- The problem
Copy the data exactly, pictures aside.
+-------+
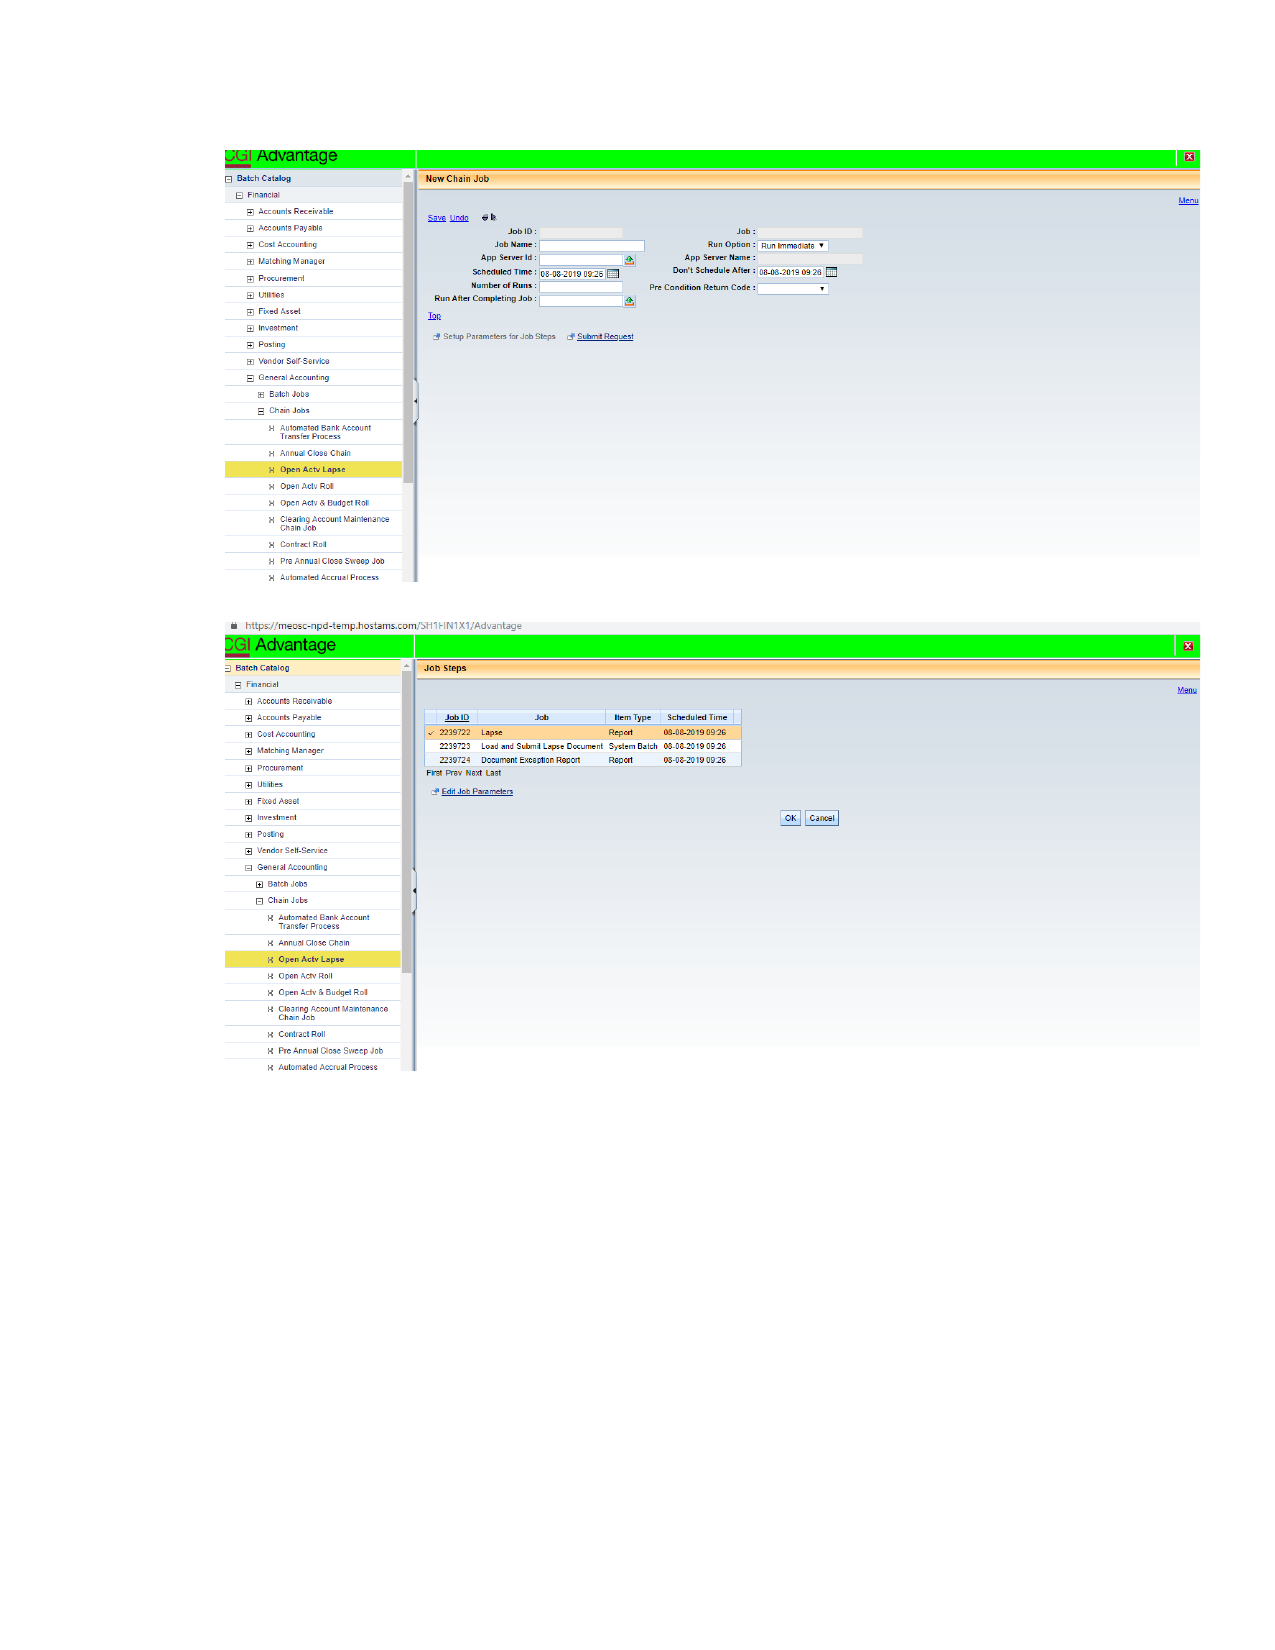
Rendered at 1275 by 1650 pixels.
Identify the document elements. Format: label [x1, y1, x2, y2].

picture [225, 622, 1200, 1071]
picture [225, 150, 1200, 582]
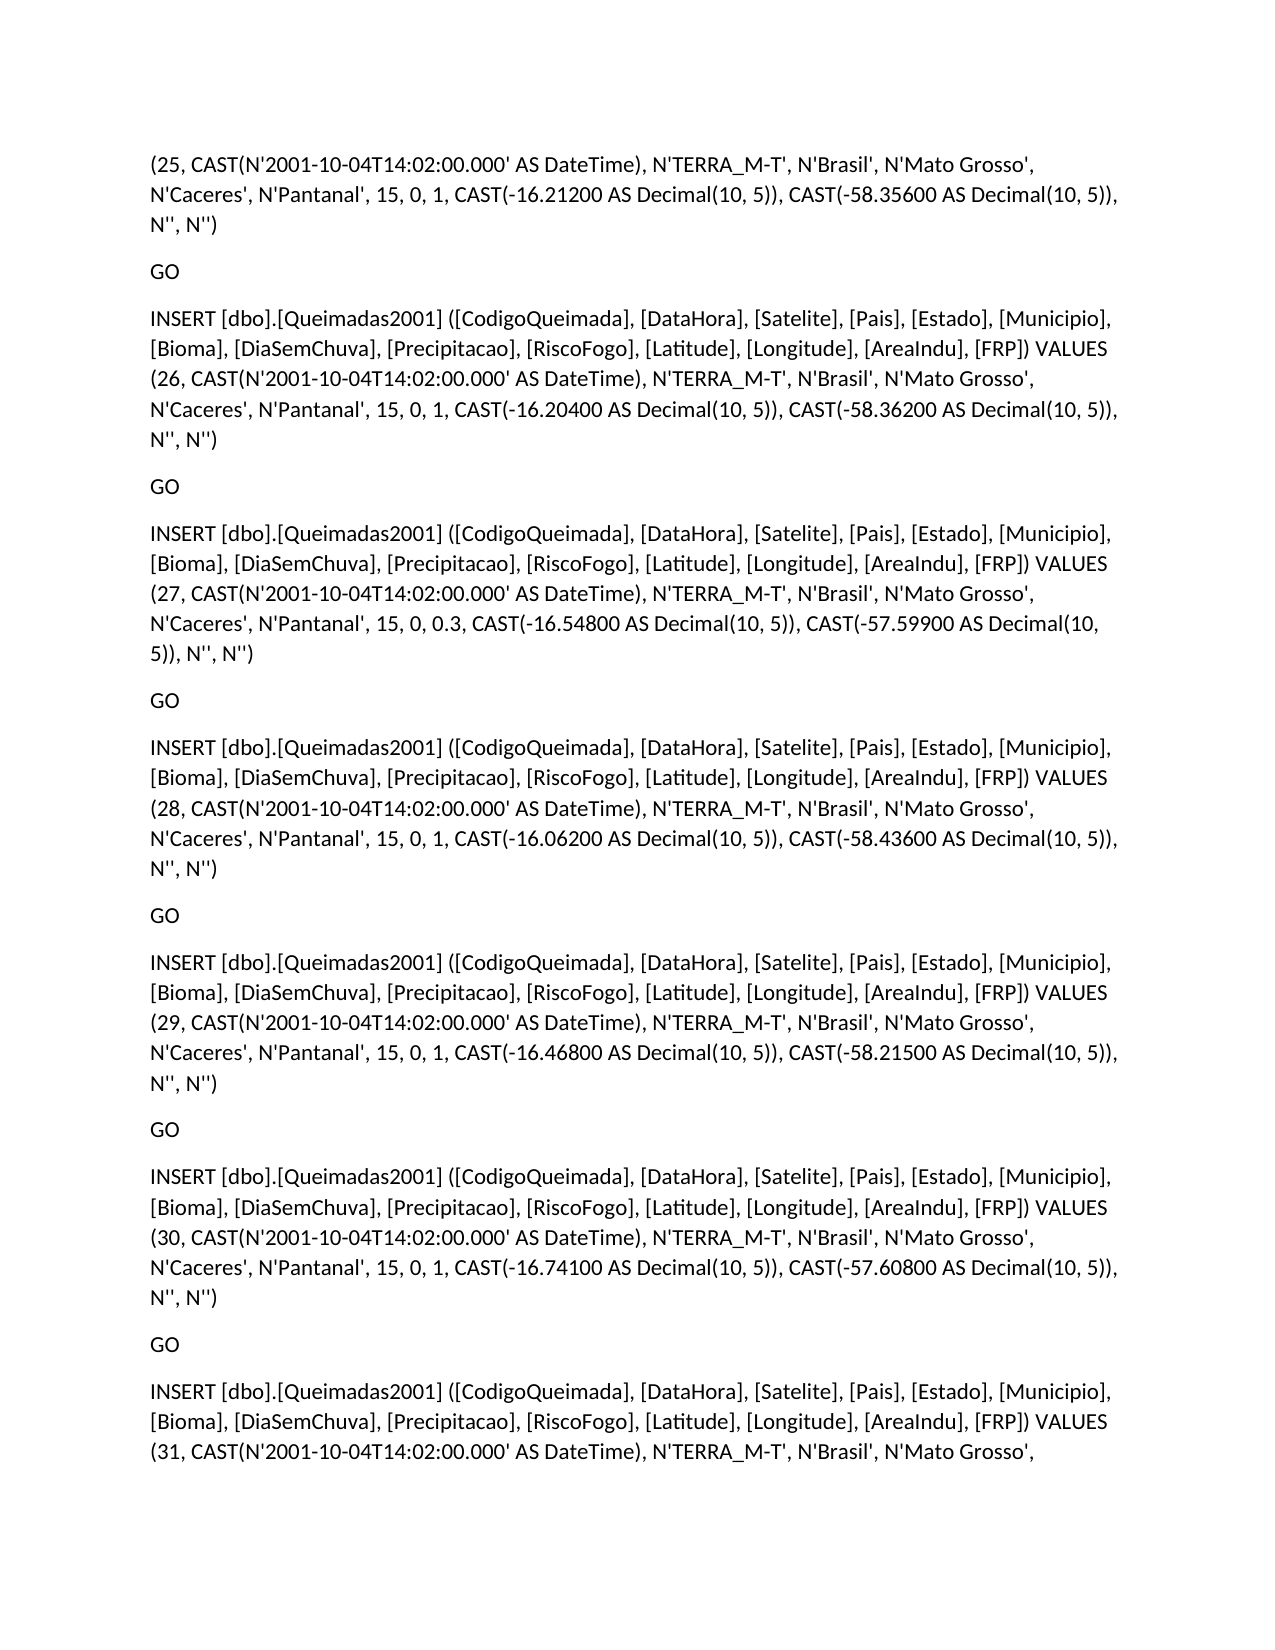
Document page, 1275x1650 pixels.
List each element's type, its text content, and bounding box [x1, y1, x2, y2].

text GO [150, 472, 1125, 500]
text GO [150, 1330, 1125, 1358]
text GO [150, 686, 1125, 714]
text INSERT [dbo].[Queimadas2001] ([CodigoQueimada], [DataHora], [Satelite], [Pais], [Estado], [Municipio], [Bioma], [DiaSemChuva], [Precipitacao], [RiscoFogo], [Latitude], [Longitude], [AreaIndu], [FRP]) VALUES (27, CAST(N'2001-10-04T14:02:00.000' AS DateTime), N'TERRA_M-T', N'Brasil', N'Mato Grosso', N'Caceres', N'Pantanal', 15, 0, 0.3, CAST(-16.54800 AS Decimal(10, 5)), CAST(-57.59900 AS Decimal(10, 5)), N'', N'') [150, 519, 1125, 668]
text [150, 1377, 1125, 1466]
text GO [150, 901, 1125, 929]
text INSERT [dbo].[Queimadas2001] ([CodigoQueimada], [DataHora], [Satelite], [Pais], [Estado], [Municipio], [Bioma], [DiaSemChuva], [Precipitacao], [RiscoFogo], [Latitude], [Longitude], [AreaIndu], [FRP]) VALUES (26, CAST(N'2001-10-04T14:02:00.000' AS DateTime), N'TERRA_M-T', N'Brasil', N'Mato Grosso', N'Caceres', N'Pantanal', 15, 0, 1, CAST(-16.20400 AS Decimal(10, 5)), CAST(-58.36200 AS Decimal(10, 5)), N'', N'') [150, 304, 1125, 453]
text GO [150, 1116, 1125, 1144]
text INSERT [dbo].[Queimadas2001] ([CodigoQueimada], [DataHora], [Satelite], [Pais], [Estado], [Municipio], [Bioma], [DiaSemChuva], [Precipitacao], [RiscoFogo], [Latitude], [Longitude], [AreaIndu], [FRP]) VALUES (28, CAST(N'2001-10-04T14:02:00.000' AS DateTime), N'TERRA_M-T', N'Brasil', N'Mato Grosso', N'Caceres', N'Pantanal', 15, 0, 1, CAST(-16.06200 AS Decimal(10, 5)), CAST(-58.43600 AS Decimal(10, 5)), N'', N'') [150, 733, 1125, 882]
text GO [150, 257, 1125, 285]
text INSERT [dbo].[Queimadas2001] ([CodigoQueimada], [DataHora], [Satelite], [Pais], [Estado], [Municipio], [Bioma], [DiaSemChuva], [Precipitacao], [RiscoFogo], [Latitude], [Longitude], [AreaIndu], [FRP]) VALUES (30, CAST(N'2001-10-04T14:02:00.000' AS DateTime), N'TERRA_M-T', N'Brasil', N'Mato Grosso', N'Caceres', N'Pantanal', 15, 0, 1, CAST(-16.74100 AS Decimal(10, 5)), CAST(-57.60800 AS Decimal(10, 5)), N'', N'') [150, 1162, 1125, 1311]
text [150, 150, 1125, 238]
text INSERT [dbo].[Queimadas2001] ([CodigoQueimada], [DataHora], [Satelite], [Pais], [Estado], [Municipio], [Bioma], [DiaSemChuva], [Precipitacao], [RiscoFogo], [Latitude], [Longitude], [AreaIndu], [FRP]) VALUES (29, CAST(N'2001-10-04T14:02:00.000' AS DateTime), N'TERRA_M-T', N'Brasil', N'Mato Grosso', N'Caceres', N'Pantanal', 15, 0, 1, CAST(-16.46800 AS Decimal(10, 5)), CAST(-58.21500 AS Decimal(10, 5)), N'', N'') [150, 948, 1125, 1097]
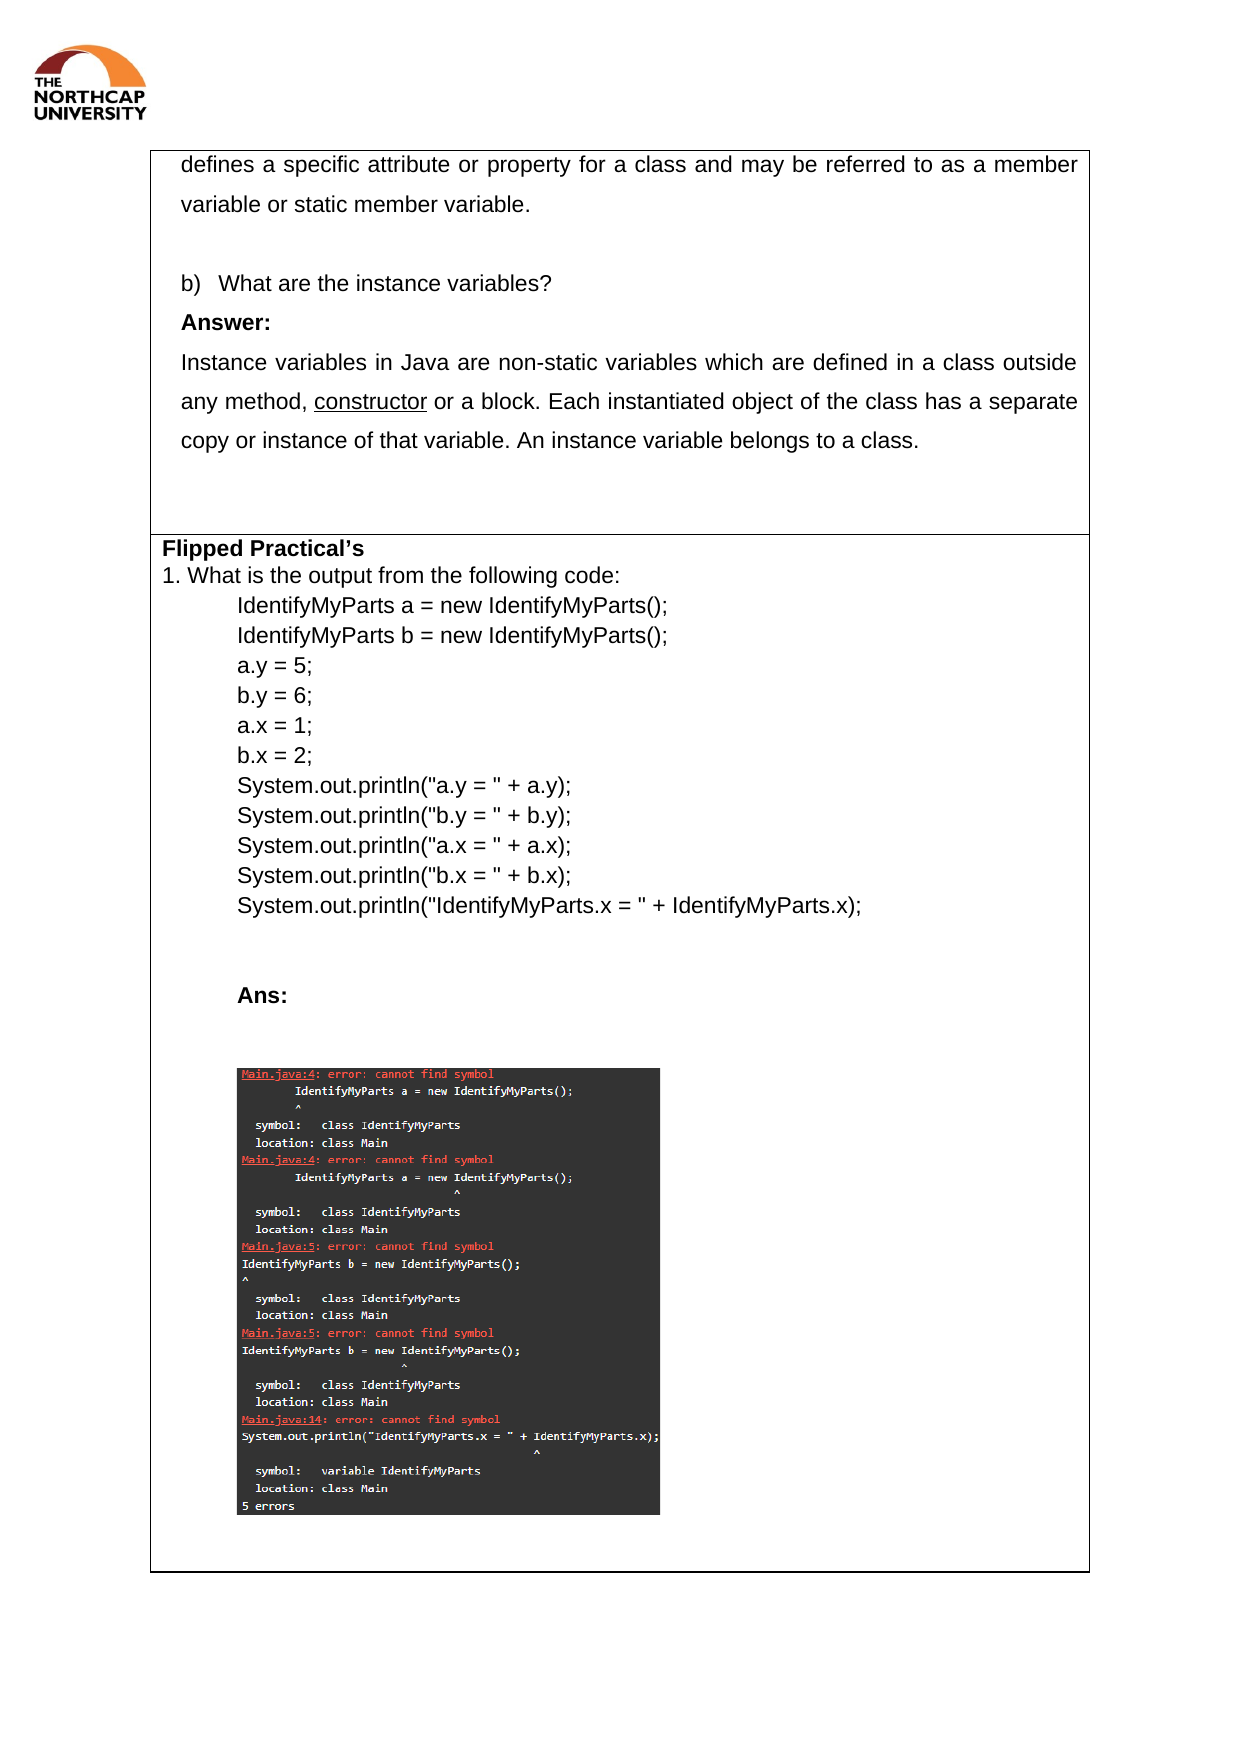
+-------+
- Output of the exercise
Rendered at 1275 by 1650 pixels.
Identify the document elements. Format: label [x1, y1, x2, y2].

picture [225, 622, 1200, 1071]
picture [225, 150, 1200, 582]
Document page, 1275x1650 pixels.
List each element's type, its text content, and bounding box [x1, y1, x2, y2].

text GO [150, 472, 1125, 500]
text GO [150, 1330, 1125, 1358]
text GO [150, 686, 1125, 714]
text INSERT [dbo].[Queimadas2001] ([CodigoQueimada], [DataHora], [Satelite], [Pais], [Estado], [Municipio], [Bioma], [DiaSemChuva], [Precipitacao], [RiscoFogo], [Latitude], [Longitude], [AreaIndu], [FRP]) VALUES (27, CAST(N'2001-10-04T14:02:00.000' AS DateTime), N'TERRA_M-T', N'Brasil', N'Mato Grosso', N'Caceres', N'Pantanal', 15, 0, 0.3, CAST(-16.54800 AS Decimal(10, 5)), CAST(-57.59900 AS Decimal(10, 5)), N'', N'') [150, 519, 1125, 668]
text [150, 1377, 1125, 1466]
text GO [150, 901, 1125, 929]
text INSERT [dbo].[Queimadas2001] ([CodigoQueimada], [DataHora], [Satelite], [Pais], [Estado], [Municipio], [Bioma], [DiaSemChuva], [Precipitacao], [RiscoFogo], [Latitude], [Longitude], [AreaIndu], [FRP]) VALUES (26, CAST(N'2001-10-04T14:02:00.000' AS DateTime), N'TERRA_M-T', N'Brasil', N'Mato Grosso', N'Caceres', N'Pantanal', 15, 0, 1, CAST(-16.20400 AS Decimal(10, 5)), CAST(-58.36200 AS Decimal(10, 5)), N'', N'') [150, 304, 1125, 453]
text GO [150, 1116, 1125, 1144]
text INSERT [dbo].[Queimadas2001] ([CodigoQueimada], [DataHora], [Satelite], [Pais], [Estado], [Municipio], [Bioma], [DiaSemChuva], [Precipitacao], [RiscoFogo], [Latitude], [Longitude], [AreaIndu], [FRP]) VALUES (28, CAST(N'2001-10-04T14:02:00.000' AS DateTime), N'TERRA_M-T', N'Brasil', N'Mato Grosso', N'Caceres', N'Pantanal', 15, 0, 1, CAST(-16.06200 AS Decimal(10, 5)), CAST(-58.43600 AS Decimal(10, 5)), N'', N'') [150, 733, 1125, 882]
text GO [150, 257, 1125, 285]
text INSERT [dbo].[Queimadas2001] ([CodigoQueimada], [DataHora], [Satelite], [Pais], [Estado], [Municipio], [Bioma], [DiaSemChuva], [Precipitacao], [RiscoFogo], [Latitude], [Longitude], [AreaIndu], [FRP]) VALUES (30, CAST(N'2001-10-04T14:02:00.000' AS DateTime), N'TERRA_M-T', N'Brasil', N'Mato Grosso', N'Caceres', N'Pantanal', 15, 0, 1, CAST(-16.74100 AS Decimal(10, 5)), CAST(-57.60800 AS Decimal(10, 5)), N'', N'') [150, 1162, 1125, 1311]
text [150, 150, 1125, 238]
text INSERT [dbo].[Queimadas2001] ([CodigoQueimada], [DataHora], [Satelite], [Pais], [Estado], [Municipio], [Bioma], [DiaSemChuva], [Precipitacao], [RiscoFogo], [Latitude], [Longitude], [AreaIndu], [FRP]) VALUES (29, CAST(N'2001-10-04T14:02:00.000' AS DateTime), N'TERRA_M-T', N'Brasil', N'Mato Grosso', N'Caceres', N'Pantanal', 15, 0, 1, CAST(-16.46800 AS Decimal(10, 5)), CAST(-58.21500 AS Decimal(10, 5)), N'', N'') [150, 948, 1125, 1097]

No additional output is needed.